> [ASSIGNMENT]: Copy every line of the following data that includes the string "views".

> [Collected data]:

• • • • •

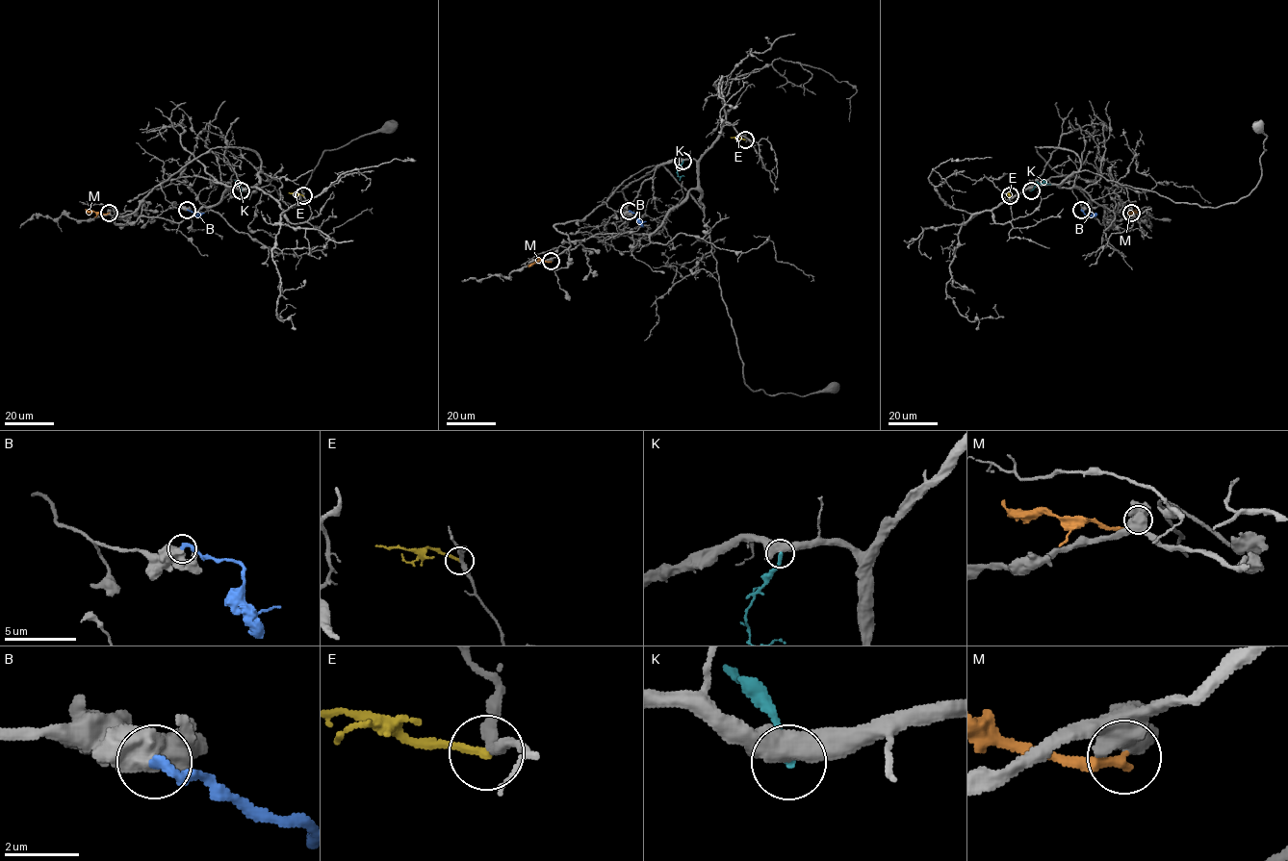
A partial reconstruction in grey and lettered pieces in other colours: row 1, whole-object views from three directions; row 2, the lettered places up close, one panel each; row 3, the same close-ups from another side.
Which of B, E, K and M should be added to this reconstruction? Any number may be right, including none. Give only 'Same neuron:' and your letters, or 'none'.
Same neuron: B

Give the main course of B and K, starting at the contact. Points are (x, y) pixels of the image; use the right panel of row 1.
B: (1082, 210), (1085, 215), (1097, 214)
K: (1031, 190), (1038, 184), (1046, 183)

• • • • •

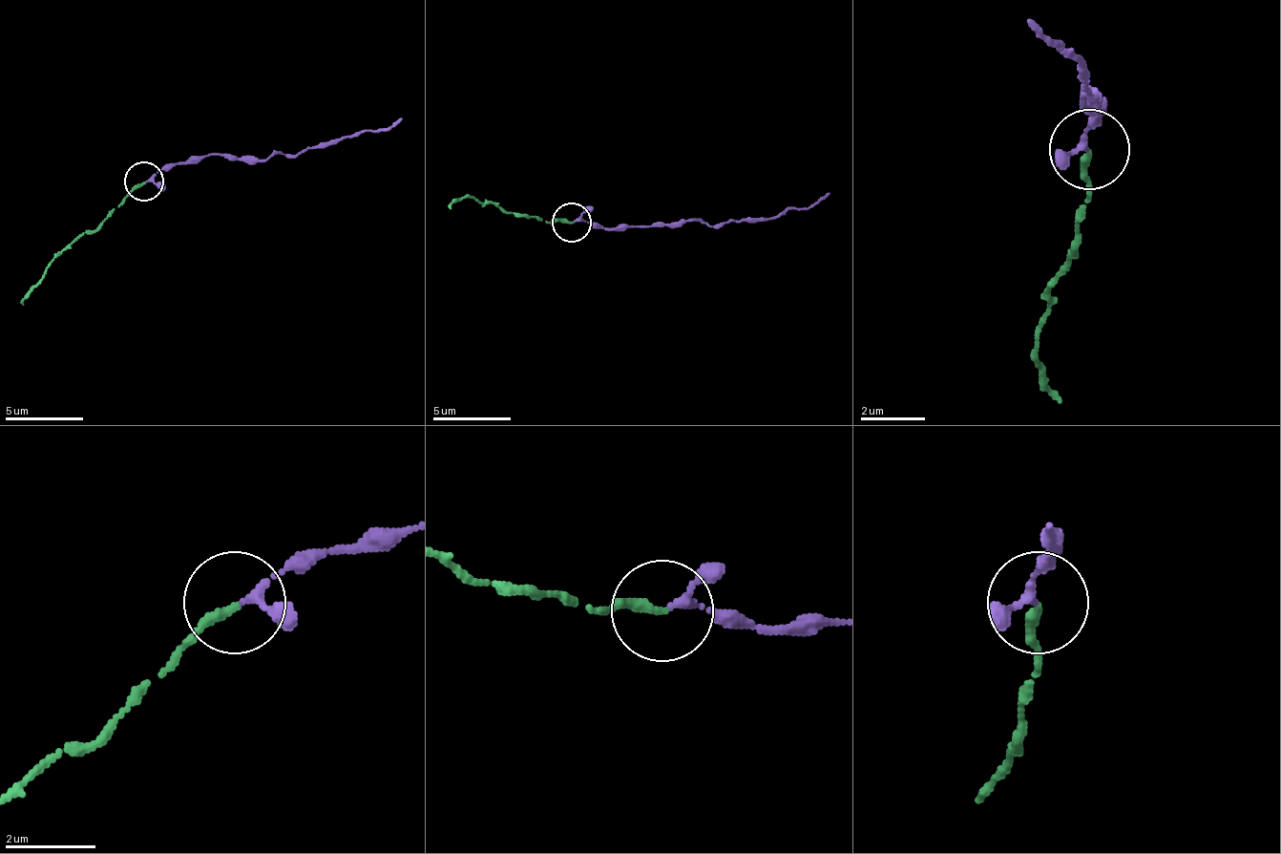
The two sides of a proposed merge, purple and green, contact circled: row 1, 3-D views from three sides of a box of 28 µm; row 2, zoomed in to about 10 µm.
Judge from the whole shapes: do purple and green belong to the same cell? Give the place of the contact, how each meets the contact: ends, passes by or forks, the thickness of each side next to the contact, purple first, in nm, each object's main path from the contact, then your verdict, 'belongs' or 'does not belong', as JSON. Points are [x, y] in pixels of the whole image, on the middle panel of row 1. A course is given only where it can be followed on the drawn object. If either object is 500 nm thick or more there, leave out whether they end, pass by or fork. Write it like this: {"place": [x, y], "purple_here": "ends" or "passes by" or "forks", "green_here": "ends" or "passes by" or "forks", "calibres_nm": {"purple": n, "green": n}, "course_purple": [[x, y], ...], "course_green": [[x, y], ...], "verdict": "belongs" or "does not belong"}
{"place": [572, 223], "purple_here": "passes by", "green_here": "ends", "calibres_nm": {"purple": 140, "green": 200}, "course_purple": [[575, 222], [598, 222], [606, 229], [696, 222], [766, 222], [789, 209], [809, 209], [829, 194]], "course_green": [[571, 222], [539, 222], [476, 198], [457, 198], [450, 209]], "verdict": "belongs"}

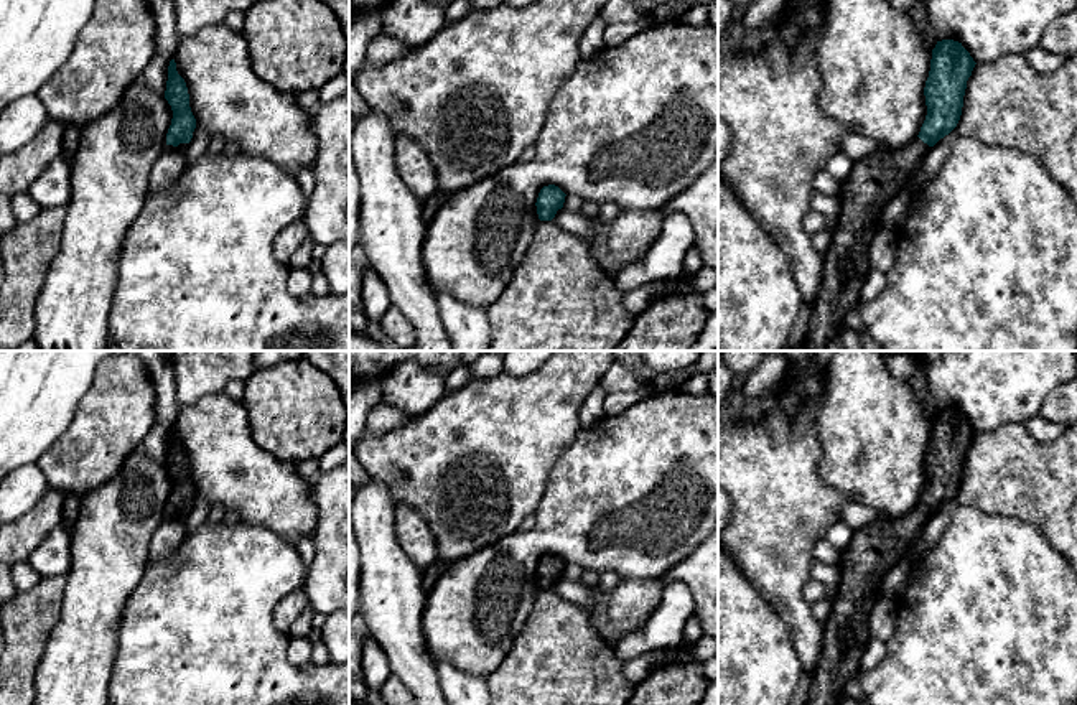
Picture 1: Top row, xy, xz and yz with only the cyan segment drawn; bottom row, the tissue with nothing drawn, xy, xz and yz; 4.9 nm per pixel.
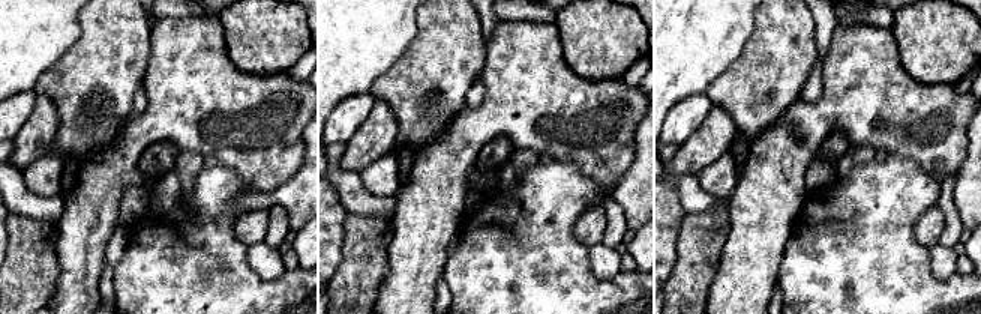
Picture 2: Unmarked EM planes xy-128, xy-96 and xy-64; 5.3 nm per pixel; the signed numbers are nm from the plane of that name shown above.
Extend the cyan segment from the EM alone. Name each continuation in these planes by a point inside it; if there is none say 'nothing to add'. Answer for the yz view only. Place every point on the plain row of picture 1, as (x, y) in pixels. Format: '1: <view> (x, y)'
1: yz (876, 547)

• • • • •

> [ANSWER TO THIS PROBLEM]:
A partial reconstruction in grey and lettered pieces in other colours: row 1, whole-object views from three directions; row 2, the lettered places up close, one panel each; row 3, the same close-ups from another side.
The two sides of a proposed merge, purple and green, contact circled: row 1, 3-D views from three sides of a box of 28 µm; row 2, zoomed in to about 10 µm.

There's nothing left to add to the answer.